Lecher, Shirley Lee, Ram K. Shrestha, Linda W. Botts, Jorge Alvarez, James H. Moore, Vasavi Thomas, and Paul J. Weidle. “Cost Analysis of a Novel HIV Testing Strategy in Community Pharmacies and Retail Clinics.” Journal of the American Pharmacists Association 55.5 (2015): 488-92. Web.


Finding a Cheaper Way to Monitor HIV/AIDS

One of the most pressing conditions currently is HIV/AIDS. 36.9 million people live with HIV/AIDS, but 70% of the world’s burden is seen in sub-Saharan Africa. HIV/AIDS is something that should be monitored on a fairly regular basis after an antiretroviral therapy has been initiated. However, the lack of resources, monitoring capabilities, and trained professionals, testing is difficult to do. What this study was attempting to do was determine how effective a new qualitative viral failure assay (VFA) for HIV would be. This would be a lower cost option.
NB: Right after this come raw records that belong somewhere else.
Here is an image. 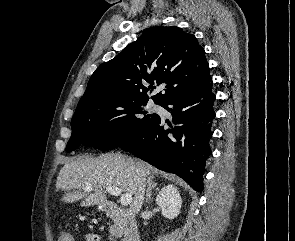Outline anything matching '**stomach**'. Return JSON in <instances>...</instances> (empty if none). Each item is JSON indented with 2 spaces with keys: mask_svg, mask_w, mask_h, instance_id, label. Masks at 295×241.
Wrapping results in <instances>:
<instances>
[{
  "mask_svg": "<svg viewBox=\"0 0 295 241\" xmlns=\"http://www.w3.org/2000/svg\"><path fill=\"white\" fill-rule=\"evenodd\" d=\"M98 208H99V209H102V208H103V205H99Z\"/></svg>",
  "mask_w": 295,
  "mask_h": 241,
  "instance_id": "1",
  "label": "stomach"
}]
</instances>
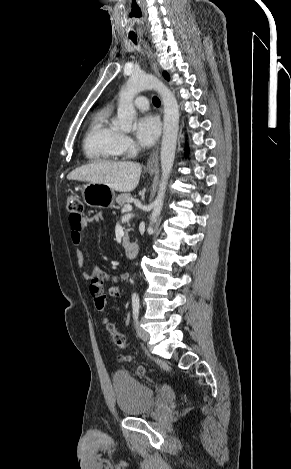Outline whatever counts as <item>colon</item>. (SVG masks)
Returning <instances> with one entry per match:
<instances>
[{"label":"colon","mask_w":291,"mask_h":469,"mask_svg":"<svg viewBox=\"0 0 291 469\" xmlns=\"http://www.w3.org/2000/svg\"><path fill=\"white\" fill-rule=\"evenodd\" d=\"M67 210L70 213V216L76 218H82L84 214V205L81 200V197L76 192H70L67 196ZM107 303V296L103 293H99L97 296L93 298L92 305L96 311H103L105 309ZM103 323L105 325L106 330L111 335L112 341L114 345L119 349H124L126 347V339L125 336L120 333L115 325L110 322L108 319H104ZM119 359L121 361H129V357L125 355H119ZM139 373H143L144 369L140 367L138 369Z\"/></svg>","instance_id":"5ec220e1"}]
</instances>
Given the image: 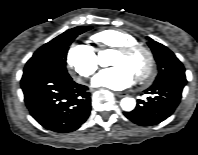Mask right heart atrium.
Listing matches in <instances>:
<instances>
[{
  "label": "right heart atrium",
  "instance_id": "d8ad5b80",
  "mask_svg": "<svg viewBox=\"0 0 198 155\" xmlns=\"http://www.w3.org/2000/svg\"><path fill=\"white\" fill-rule=\"evenodd\" d=\"M66 61L68 69L75 76L90 77L98 68L96 51L85 43L71 45L67 51Z\"/></svg>",
  "mask_w": 198,
  "mask_h": 155
}]
</instances>
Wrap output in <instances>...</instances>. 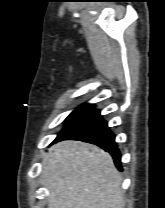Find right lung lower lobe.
Here are the masks:
<instances>
[{
    "label": "right lung lower lobe",
    "instance_id": "1",
    "mask_svg": "<svg viewBox=\"0 0 165 208\" xmlns=\"http://www.w3.org/2000/svg\"><path fill=\"white\" fill-rule=\"evenodd\" d=\"M62 140H79L101 147L112 155L116 167L122 171L121 154L115 142V136L110 131L107 122L102 119L100 111L92 110L83 116L58 136L53 143Z\"/></svg>",
    "mask_w": 165,
    "mask_h": 208
}]
</instances>
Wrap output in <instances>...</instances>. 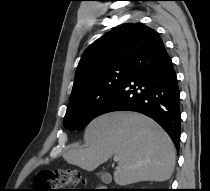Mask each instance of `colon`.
<instances>
[{
  "label": "colon",
  "instance_id": "1",
  "mask_svg": "<svg viewBox=\"0 0 210 191\" xmlns=\"http://www.w3.org/2000/svg\"><path fill=\"white\" fill-rule=\"evenodd\" d=\"M83 182L80 173L74 170H55L39 174L35 179L33 191H81L62 189L63 186L77 185Z\"/></svg>",
  "mask_w": 210,
  "mask_h": 191
}]
</instances>
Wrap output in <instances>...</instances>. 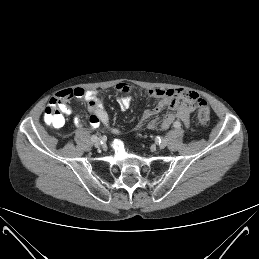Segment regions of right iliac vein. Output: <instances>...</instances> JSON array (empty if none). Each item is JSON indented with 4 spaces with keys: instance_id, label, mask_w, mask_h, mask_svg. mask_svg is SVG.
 Returning a JSON list of instances; mask_svg holds the SVG:
<instances>
[{
    "instance_id": "obj_1",
    "label": "right iliac vein",
    "mask_w": 259,
    "mask_h": 259,
    "mask_svg": "<svg viewBox=\"0 0 259 259\" xmlns=\"http://www.w3.org/2000/svg\"><path fill=\"white\" fill-rule=\"evenodd\" d=\"M93 143H94V146L95 147H100V146H102V142H101V140L100 139H96L95 141H93Z\"/></svg>"
}]
</instances>
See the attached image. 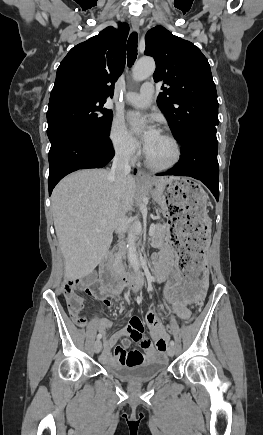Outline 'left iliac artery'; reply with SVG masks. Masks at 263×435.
<instances>
[{
  "label": "left iliac artery",
  "instance_id": "1",
  "mask_svg": "<svg viewBox=\"0 0 263 435\" xmlns=\"http://www.w3.org/2000/svg\"><path fill=\"white\" fill-rule=\"evenodd\" d=\"M170 345H171V346H174V345H175V342L172 340V341L170 342Z\"/></svg>",
  "mask_w": 263,
  "mask_h": 435
}]
</instances>
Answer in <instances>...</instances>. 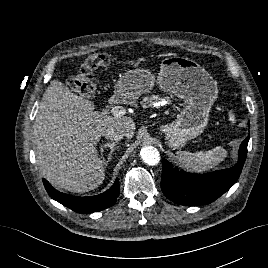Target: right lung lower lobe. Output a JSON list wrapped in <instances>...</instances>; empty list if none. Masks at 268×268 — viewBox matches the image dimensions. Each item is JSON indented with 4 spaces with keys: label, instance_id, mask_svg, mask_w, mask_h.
Segmentation results:
<instances>
[{
    "label": "right lung lower lobe",
    "instance_id": "obj_1",
    "mask_svg": "<svg viewBox=\"0 0 268 268\" xmlns=\"http://www.w3.org/2000/svg\"><path fill=\"white\" fill-rule=\"evenodd\" d=\"M43 184L52 199L75 212L81 213H91L106 209L114 204L119 196L118 179L115 180L113 186L108 191L91 197H78L59 192L45 179H43Z\"/></svg>",
    "mask_w": 268,
    "mask_h": 268
}]
</instances>
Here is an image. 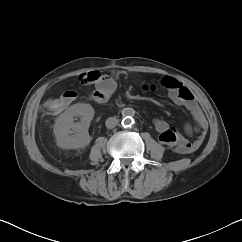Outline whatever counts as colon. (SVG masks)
I'll return each mask as SVG.
<instances>
[{
    "instance_id": "1",
    "label": "colon",
    "mask_w": 242,
    "mask_h": 242,
    "mask_svg": "<svg viewBox=\"0 0 242 242\" xmlns=\"http://www.w3.org/2000/svg\"><path fill=\"white\" fill-rule=\"evenodd\" d=\"M99 75L100 74H98V73L91 74L88 78L84 77V81L85 82L95 81L99 78ZM69 97L70 96L65 93V94L61 95L60 97L49 98L45 102V109L49 113H54V114L60 113L67 106ZM94 97L97 100H106L109 97V95L105 91H99L96 94L94 93Z\"/></svg>"
}]
</instances>
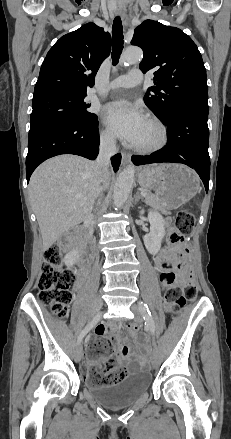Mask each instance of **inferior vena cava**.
<instances>
[{"instance_id": "1", "label": "inferior vena cava", "mask_w": 231, "mask_h": 439, "mask_svg": "<svg viewBox=\"0 0 231 439\" xmlns=\"http://www.w3.org/2000/svg\"><path fill=\"white\" fill-rule=\"evenodd\" d=\"M117 153L116 142L113 137L106 135L101 138L99 154L95 161V167L99 172L100 181L102 183L101 191L108 186L110 177V158Z\"/></svg>"}]
</instances>
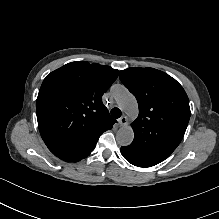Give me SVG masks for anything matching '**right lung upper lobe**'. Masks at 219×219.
<instances>
[{"label": "right lung upper lobe", "instance_id": "obj_1", "mask_svg": "<svg viewBox=\"0 0 219 219\" xmlns=\"http://www.w3.org/2000/svg\"><path fill=\"white\" fill-rule=\"evenodd\" d=\"M110 66L85 61L68 63L51 72L37 97V120L42 139L57 157L94 150L100 135L110 130L111 118L102 95L118 77Z\"/></svg>", "mask_w": 219, "mask_h": 219}]
</instances>
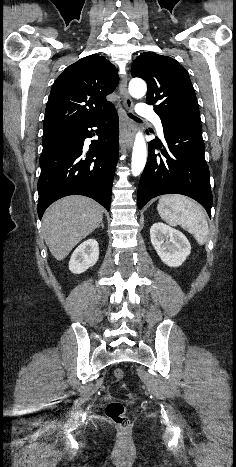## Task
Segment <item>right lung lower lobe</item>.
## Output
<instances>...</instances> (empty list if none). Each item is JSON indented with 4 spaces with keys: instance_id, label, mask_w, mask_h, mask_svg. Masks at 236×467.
<instances>
[{
    "instance_id": "right-lung-lower-lobe-1",
    "label": "right lung lower lobe",
    "mask_w": 236,
    "mask_h": 467,
    "mask_svg": "<svg viewBox=\"0 0 236 467\" xmlns=\"http://www.w3.org/2000/svg\"><path fill=\"white\" fill-rule=\"evenodd\" d=\"M97 127L99 139L89 151L84 140ZM119 118L115 108L84 125L43 136L38 180L39 218L54 201L68 195L93 198L110 211L111 189L118 161Z\"/></svg>"
}]
</instances>
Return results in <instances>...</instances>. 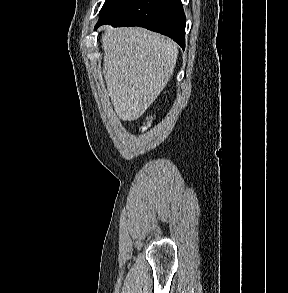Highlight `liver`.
Here are the masks:
<instances>
[{"mask_svg": "<svg viewBox=\"0 0 288 293\" xmlns=\"http://www.w3.org/2000/svg\"><path fill=\"white\" fill-rule=\"evenodd\" d=\"M103 74L120 119H138L169 82L178 45L140 27H103Z\"/></svg>", "mask_w": 288, "mask_h": 293, "instance_id": "6515ba94", "label": "liver"}]
</instances>
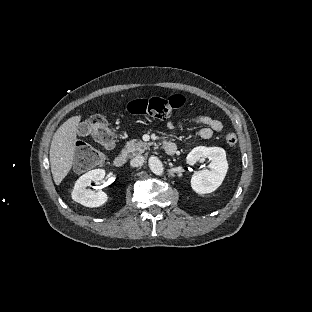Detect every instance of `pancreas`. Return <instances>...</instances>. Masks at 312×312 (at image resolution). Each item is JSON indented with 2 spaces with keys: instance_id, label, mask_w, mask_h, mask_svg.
Returning a JSON list of instances; mask_svg holds the SVG:
<instances>
[{
  "instance_id": "cf45deb5",
  "label": "pancreas",
  "mask_w": 312,
  "mask_h": 312,
  "mask_svg": "<svg viewBox=\"0 0 312 312\" xmlns=\"http://www.w3.org/2000/svg\"><path fill=\"white\" fill-rule=\"evenodd\" d=\"M152 143H146L141 140L133 139L127 142L125 148L121 151L122 155L125 157L131 158L135 155H139L144 153V151L148 148Z\"/></svg>"
}]
</instances>
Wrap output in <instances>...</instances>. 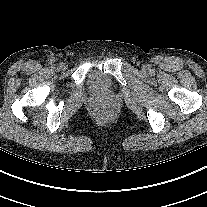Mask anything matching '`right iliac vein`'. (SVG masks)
Listing matches in <instances>:
<instances>
[{"label":"right iliac vein","instance_id":"63e3f726","mask_svg":"<svg viewBox=\"0 0 207 207\" xmlns=\"http://www.w3.org/2000/svg\"><path fill=\"white\" fill-rule=\"evenodd\" d=\"M60 69L65 70V69H66V65H65L64 63H62V64L60 65Z\"/></svg>","mask_w":207,"mask_h":207}]
</instances>
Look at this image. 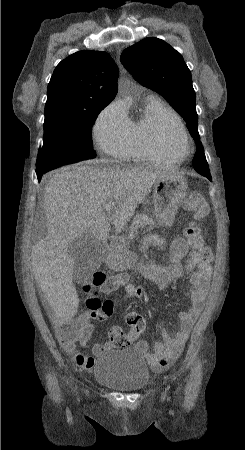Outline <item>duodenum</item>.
I'll list each match as a JSON object with an SVG mask.
<instances>
[{
    "label": "duodenum",
    "instance_id": "duodenum-1",
    "mask_svg": "<svg viewBox=\"0 0 245 450\" xmlns=\"http://www.w3.org/2000/svg\"><path fill=\"white\" fill-rule=\"evenodd\" d=\"M105 242L107 243V245L110 248V256L108 257V261H115L116 258L114 257V254H116L119 250V248L122 245V238L118 237V236H111V237H107L105 239Z\"/></svg>",
    "mask_w": 245,
    "mask_h": 450
}]
</instances>
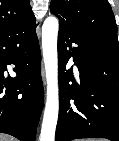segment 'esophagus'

The study conducted included 496 pediatric and adult patients with HIV, and how well of an option the viral failure assay could be was explained in the results. Results of the VFA were compared to results of the standard. The VFA was more sensitive than the standard reference but was not as specific, and it was found that VFA worked better for the adult population in terms of sensitivity, specificity, and accuracy. However, the costs of the VFA would be lower than that of the reference. It is estimated that the cost of the VFA equipment would be about $22,000 in comparison to the $200,000 estimated cost of the standard. Also in terms of cost per run, the VFA would be $683.20 and the standard would be $2,105.80.

What can be seen from the study is that there are up and coming pieces of equipment that could potentially benefit populations with smaller economies. This would provide an option for patients to monitor their HIV/AIDS and to determine how well the therapy is working. Of course, there are issues with the effectiveness of the method, but it is a start to helping patients of all income levels. With this test, patients have the potential to live a more quality life.

Balinda SN, Ondoa P, Obuko EA, et al. Clinical Evaluation of an Affordable Qualitative Viral Failure Assay for HIV Using Dried Blood Spots in Uganda. PLoS One. 2016; 11(1).